┏━━
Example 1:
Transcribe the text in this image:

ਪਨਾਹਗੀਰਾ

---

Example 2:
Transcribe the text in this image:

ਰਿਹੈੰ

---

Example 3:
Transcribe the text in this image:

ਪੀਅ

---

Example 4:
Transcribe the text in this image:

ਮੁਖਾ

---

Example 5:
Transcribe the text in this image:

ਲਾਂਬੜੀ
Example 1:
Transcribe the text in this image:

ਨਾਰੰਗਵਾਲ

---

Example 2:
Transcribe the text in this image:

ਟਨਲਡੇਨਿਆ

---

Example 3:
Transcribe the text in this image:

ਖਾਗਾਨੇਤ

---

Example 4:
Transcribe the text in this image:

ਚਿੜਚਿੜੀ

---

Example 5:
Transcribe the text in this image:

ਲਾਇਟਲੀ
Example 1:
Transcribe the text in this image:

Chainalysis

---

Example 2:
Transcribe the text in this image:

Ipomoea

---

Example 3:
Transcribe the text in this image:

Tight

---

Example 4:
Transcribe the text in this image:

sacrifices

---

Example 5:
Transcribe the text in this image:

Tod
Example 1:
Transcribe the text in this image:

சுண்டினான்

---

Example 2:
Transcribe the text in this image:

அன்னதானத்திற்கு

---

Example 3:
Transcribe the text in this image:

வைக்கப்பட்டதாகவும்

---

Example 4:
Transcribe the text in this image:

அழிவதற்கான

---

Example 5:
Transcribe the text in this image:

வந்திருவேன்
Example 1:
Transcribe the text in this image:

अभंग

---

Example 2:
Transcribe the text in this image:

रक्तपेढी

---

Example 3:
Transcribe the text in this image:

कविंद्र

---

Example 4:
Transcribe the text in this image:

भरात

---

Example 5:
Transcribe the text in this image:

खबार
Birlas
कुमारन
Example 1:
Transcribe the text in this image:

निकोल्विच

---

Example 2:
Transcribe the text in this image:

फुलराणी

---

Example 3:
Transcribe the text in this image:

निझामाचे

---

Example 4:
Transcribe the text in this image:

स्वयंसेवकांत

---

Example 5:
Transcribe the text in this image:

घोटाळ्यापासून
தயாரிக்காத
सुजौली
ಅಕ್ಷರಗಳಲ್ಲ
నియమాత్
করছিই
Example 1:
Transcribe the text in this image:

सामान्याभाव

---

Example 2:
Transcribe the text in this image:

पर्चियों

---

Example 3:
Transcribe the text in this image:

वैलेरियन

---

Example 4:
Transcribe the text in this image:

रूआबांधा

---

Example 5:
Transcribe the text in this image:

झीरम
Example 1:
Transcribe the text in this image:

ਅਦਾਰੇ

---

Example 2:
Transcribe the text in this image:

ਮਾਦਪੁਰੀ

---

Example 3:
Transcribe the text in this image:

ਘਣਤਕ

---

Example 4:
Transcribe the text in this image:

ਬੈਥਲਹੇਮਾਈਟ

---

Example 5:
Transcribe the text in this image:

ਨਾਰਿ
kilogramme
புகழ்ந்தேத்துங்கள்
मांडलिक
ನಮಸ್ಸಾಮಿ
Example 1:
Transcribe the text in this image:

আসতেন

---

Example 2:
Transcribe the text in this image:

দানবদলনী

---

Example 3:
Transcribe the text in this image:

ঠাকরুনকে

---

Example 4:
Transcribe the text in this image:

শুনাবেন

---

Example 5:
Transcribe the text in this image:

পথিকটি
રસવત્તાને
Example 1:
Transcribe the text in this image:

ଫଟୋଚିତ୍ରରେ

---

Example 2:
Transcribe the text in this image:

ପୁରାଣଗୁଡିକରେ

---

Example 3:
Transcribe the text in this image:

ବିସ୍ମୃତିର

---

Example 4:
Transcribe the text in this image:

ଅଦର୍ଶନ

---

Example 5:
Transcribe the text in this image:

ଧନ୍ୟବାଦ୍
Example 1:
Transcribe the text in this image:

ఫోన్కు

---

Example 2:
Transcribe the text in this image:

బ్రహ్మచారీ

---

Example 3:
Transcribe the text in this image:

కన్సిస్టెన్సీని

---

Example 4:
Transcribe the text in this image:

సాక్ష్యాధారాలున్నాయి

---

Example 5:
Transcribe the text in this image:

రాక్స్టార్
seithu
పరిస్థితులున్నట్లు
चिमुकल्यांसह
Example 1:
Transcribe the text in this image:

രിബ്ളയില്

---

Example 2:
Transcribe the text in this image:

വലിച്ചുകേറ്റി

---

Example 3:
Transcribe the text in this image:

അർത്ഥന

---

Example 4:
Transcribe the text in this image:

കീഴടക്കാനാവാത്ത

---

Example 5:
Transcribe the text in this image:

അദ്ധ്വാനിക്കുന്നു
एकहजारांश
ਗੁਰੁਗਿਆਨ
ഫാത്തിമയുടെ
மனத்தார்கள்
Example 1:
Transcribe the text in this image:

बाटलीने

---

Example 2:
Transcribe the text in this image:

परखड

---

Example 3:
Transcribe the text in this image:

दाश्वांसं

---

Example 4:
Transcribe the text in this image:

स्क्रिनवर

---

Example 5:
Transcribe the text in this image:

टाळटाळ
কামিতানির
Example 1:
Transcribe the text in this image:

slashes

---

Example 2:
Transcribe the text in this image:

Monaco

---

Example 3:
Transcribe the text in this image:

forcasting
┗━━
**Action item**.
Print out each line of the data exactly.

**Answer**.
Example 1:
Transcribe the text in this image:

ਪਨਾਹਗੀਰਾ

---

Example 2:
Transcribe the text in this image:

ਰਿਹੈੰ

---

Example 3:
Transcribe the text in this image:

ਪੀਅ

---

Example 4:
Transcribe the text in this image:

ਮੁਖਾ

---

Example 5:
Transcribe the text in this image:

ਲਾਂਬੜੀ
Example 1:
Transcribe the text in this image:

ਨਾਰੰਗਵਾਲ

---

Example 2:
Transcribe the text in this image:

ਟਨਲਡੇਨਿਆ

---

Example 3:
Transcribe the text in this image:

ਖਾਗਾਨੇਤ

---

Example 4:
Transcribe the text in this image:

ਚਿੜਚਿੜੀ

---

Example 5:
Transcribe the text in this image:

ਲਾਇਟਲੀ
Example 1:
Transcribe the text in this image:

Chainalysis

---

Example 2:
Transcribe the text in this image:

Ipomoea

---

Example 3:
Transcribe the text in this image:

Tight

---

Example 4:
Transcribe the text in this image:

sacrifices

---

Example 5:
Transcribe the text in this image:

Tod
Example 1:
Transcribe the text in this image:

சுண்டினான்

---

Example 2:
Transcribe the text in this image:

அன்னதானத்திற்கு

---

Example 3:
Transcribe the text in this image:

வைக்கப்பட்டதாகவும்

---

Example 4:
Transcribe the text in this image:

அழிவதற்கான

---

Example 5:
Transcribe the text in this image:

வந்திருவேன்
Example 1:
Transcribe the text in this image:

अभंग

---

Example 2:
Transcribe the text in this image:

रक्तपेढी

---

Example 3:
Transcribe the text in this image:

कविंद्र

---

Example 4:
Transcribe the text in this image:

भरात

---

Example 5:
Transcribe the text in this image:

खबार
Birlas
कुमारन
Example 1:
Transcribe the text in this image:

निकोल्विच

---

Example 2:
Transcribe the text in this image:

फुलराणी

---

Example 3:
Transcribe the text in this image:

निझामाचे

---

Example 4:
Transcribe the text in this image:

स्वयंसेवकांत

---

Example 5:
Transcribe the text in this image:

घोटाळ्यापासून
தயாரிக்காத
सुजौली
ಅಕ್ಷರಗಳಲ್ಲ
నియమాత్
করছিই
Example 1:
Transcribe the text in this image:

सामान्याभाव

---

Example 2:
Transcribe the text in this image:

पर्चियों

---

Example 3:
Transcribe the text in this image:

वैलेरियन

---

Example 4:
Transcribe the text in this image:

रूआबांधा

---

Example 5:
Transcribe the text in this image:

झीरम
Example 1:
Transcribe the text in this image:

ਅਦਾਰੇ

---

Example 2:
Transcribe the text in this image:

ਮਾਦਪੁਰੀ

---

Example 3:
Transcribe the text in this image:

ਘਣਤਕ

---

Example 4:
Transcribe the text in this image:

ਬੈਥਲਹੇਮਾਈਟ

---

Example 5:
Transcribe the text in this image:

ਨਾਰਿ
kilogramme
புகழ்ந்தேத்துங்கள்
मांडलिक
ನಮಸ್ಸಾಮಿ
Example 1:
Transcribe the text in this image:

আসতেন

---

Example 2:
Transcribe the text in this image:

দানবদলনী

---

Example 3:
Transcribe the text in this image:

ঠাকরুনকে

---

Example 4:
Transcribe the text in this image:

শুনাবেন

---

Example 5:
Transcribe the text in this image:

পথিকটি
રસવત્તાને
Example 1:
Transcribe the text in this image:

ଫଟୋଚିତ୍ରରେ

---

Example 2:
Transcribe the text in this image:

ପୁରାଣଗୁଡିକରେ

---

Example 3:
Transcribe the text in this image:

ବିସ୍ମୃତିର

---

Example 4:
Transcribe the text in this image:

ଅଦର୍ଶନ

---

Example 5:
Transcribe the text in this image:

ଧନ୍ୟବାଦ୍
Example 1:
Transcribe the text in this image:

ఫోన్కు

---

Example 2:
Transcribe the text in this image:

బ్రహ్మచారీ

---

Example 3:
Transcribe the text in this image:

కన్సిస్టెన్సీని

---

Example 4:
Transcribe the text in this image:

సాక్ష్యాధారాలున్నాయి

---

Example 5:
Transcribe the text in this image:

రాక్స్టార్
seithu
పరిస్థితులున్నట్లు
चिमुकल्यांसह
Example 1:
Transcribe the text in this image:

രിബ്ളയില്

---

Example 2:
Transcribe the text in this image:

വലിച്ചുകേറ്റി

---

Example 3:
Transcribe the text in this image:

അർത്ഥന

---

Example 4:
Transcribe the text in this image:

കീഴടക്കാനാവാത്ത

---

Example 5:
Transcribe the text in this image:

അദ്ധ്വാനിക്കുന്നു
एकहजारांश
ਗੁਰੁਗਿਆਨ
ഫാത്തിമയുടെ
மனத்தார்கள்
Example 1:
Transcribe the text in this image:

बाटलीने

---

Example 2:
Transcribe the text in this image:

परखड

---

Example 3:
Transcribe the text in this image:

दाश्वांसं

---

Example 4:
Transcribe the text in this image:

स्क्रिनवर

---

Example 5:
Transcribe the text in this image:

टाळटाळ
কামিতানির
Example 1:
Transcribe the text in this image:

slashes

---

Example 2:
Transcribe the text in this image:

Monaco

---

Example 3:
Transcribe the text in this image:

forcasting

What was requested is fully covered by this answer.